LAION-DISCO-12M

by: LAION e.V., 17 Nov, 2024


LAION announces the LAION-DISCO-12M - a collection of 12 million links to publicly available YouTube samples paired with metadata to support basic machine learning research in foundation models for generic audio, music information retrieval, and audio dataset analysis. We collect metadata for 12,648,485 songs, including song name, artist name, and album name. This dataset marks the largest publicly available open dataset for music.

The dataset follows up on DISCO-10M and provides the following improvements compared to the previous work:

  • The data collection process is based on a recursive search of artists; it was done on YouTube Music and not on Spotify. This means the metadata and YouTube URL are correctly matched, unlike DISCO-10M where the authors needed to match YouTube URLs to Spotify metadata, resulting in a significant number of wrong matches.
  • The seed artists used for DISCO-10M resulted in a limited number of artists, we expanded the seed artist list by using charts from different countries and genre playlists. This new artist seed list resulted in 250,516 artists.

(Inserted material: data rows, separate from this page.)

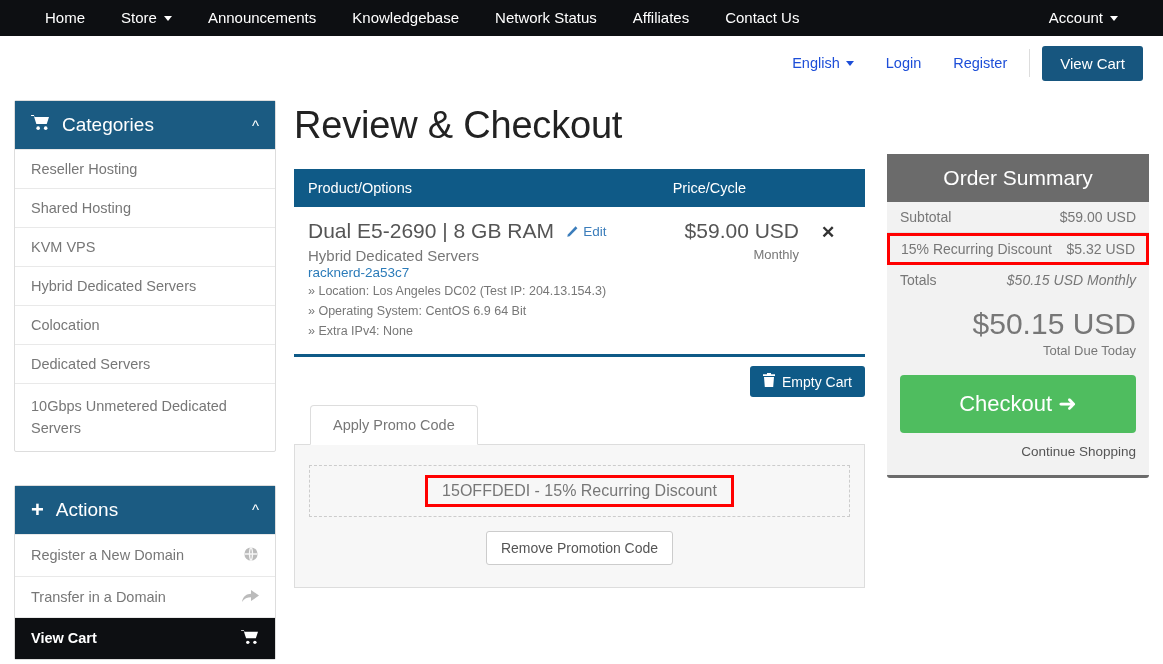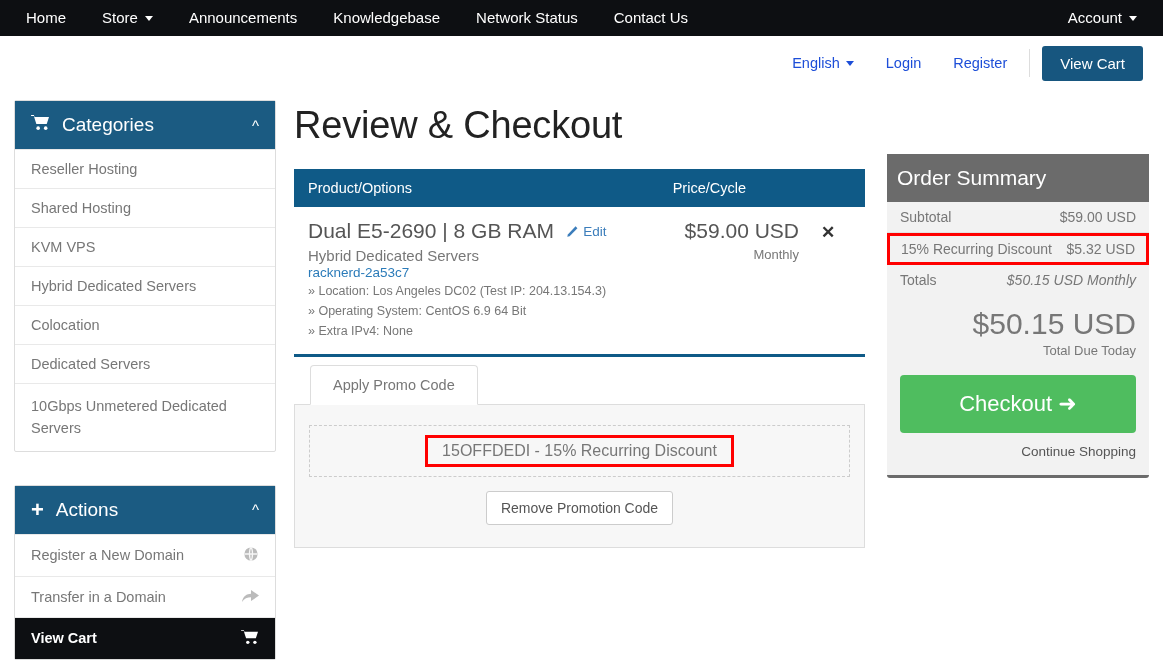--- a/index.html
+++ b/index.html
@@ -12,21 +12,21 @@
     color: #555;
     overflow: hidden;
   }
 
   
   .topnav {
     height: 36px;
     background: #0d0f12;
     display: flex;
     align-items: center;
-    padding: 0 8px;
+    padding: 0 27px;
     position: relative;
   }
   .topnav-left { display: flex; align-items: center; gap: 0px; }
   .nav-link {
     color: #ffffff;
     font-size: 15px;
     padding: 0 18px;
     line-height: 36px;
     white-space: nowrap;
     cursor: pointer;
@@ -277,20 +277,21 @@
     width: 262px;
     flex: 0 0 262px;
     margin-top: 64px;
     background: #f2f2f2;
     border-bottom: 3px solid #6b6b6b;
     border-radius: 2px 2px 3px 3px;
   }
   .summary-head {
     background: #6b6b6b;
     color: #fff;
+    text-align: center;
     font-size: 21px;
     padding: 12px 10px;
   }
   .sum-row {
     display: flex;
     justify-content: space-between;
     align-items: center;
     padding: 7px 13px;
     font-size: 14px;
     color: #777;
@@ -343,20 +344,23 @@
       <i class="caret-down"></i>
     </span>
     <span class="nav-link">
       <span>Announcements</span>
     </span>
     <span class="nav-link">
       <span>Knowledgebase</span>
     </span>
     <span class="nav-link">
       <span>Network Status</span>
+    </span>
+    <span class="nav-link">
+      <span>Affiliates</span>
     </span>
     <span class="nav-link">
       <span>Contact Us</span>
     </span>
   </div>
   <div class="topnav-right">
     <span class="nav-link">
       <span>Account</span>
       <i class="caret-down"></i>
     </span>
@@ -478,20 +482,30 @@
         <div class="price-col">
           <div class="price-amt">$59.00 USD</div>
           <div class="price-cycle">Monthly</div>
         </div>
         <div class="remove-col">
           <span class="remove-x">✕</span>
         </div>
       </div>
     </div>
 
+    <div class="cart-actions">
+      <button class="btn-empty">
+        <span>
+          <svg width="12" height="14" viewBox="0 0 12 14" fill="#fff">
+            <path d="M4 0h4v1.3h4V3H0V1.3h4V0zM1 4h10l-.8 10H1.8L1 4z"></path>
+          </svg>
+        </span>
+        <span>Empty Cart</span>
+      </button>
+    </div>
 
     <div class="tabs-wrap">
       <div class="tabs">
         <div class="tab">Apply Promo Code</div>
       </div>
       <div class="tab-body">
         <div class="promo-box">
           <span class="promo-text">15OFFDEDI - 15% Recurring Discount</span>
         </div>
         <div class="promo-btn-wrap">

We envision that the dataset can contribute to advancing research across several key areas:

  • Audio and music foundation models: the large-scale nature of this dataset allows researchers to train audio foundation models (eg. CLAP and its various extensions, https://github.com/LAION-AI/CLAP, https://arxiv.org/abs/2211.06687) and study the generalization and transfer to various downstream tasks such as captioning, editing, generation, classification, and others.
  • Music Information Retrieval (MIR): This includes developing methods to extract rich musical attributes such as genre, artist identification, tempo, pitch, and other audio features.
  • Content-Based Music Search: The dataset supports building advanced content-based search engines that can identify songs similar to a given audio clip (akin to apps like Shazam).
  • Music recommendation systems: Using this dataset researchers can analyze similarities in songs and artist styles and find new ways to recommend music.

Usage of LAION-DISCO-12M

We release LAION-DISCO-12M under Apache 2.0 License, which ensures researchers can freely utilize dataset both for conducting basic or applied research. Our usage recommendation follows the guidelines we use for our research releases: the dataset is released for research purposes, especially for conducting basic research on various open multi-modal foundation models, e.g. CLAP, in academic settings. We strongly advise AGAINST using the datasets in industrial settings and even more so, we advise strongly AGAINST using datasets in their original form for creating end products. We explicitly warn that LAION datasets are meant for inspection and usage necessary for purposes of scientific and/or safety analysis, performed by qualified researchers from machine learning and related fields.

LEGAL DISCLAIMER

The datasets of LAION only contain links to original samples on public internet and metadata. LAION is not responsible for the content that can be accessed via the links. LAION researchers do not inspect the content of individual samples either, relying on overall statistics collected across all samples, and the processing routines, such as filtering, are automated due to the very large amount of data. LAION does not distribute original media content like audio itself.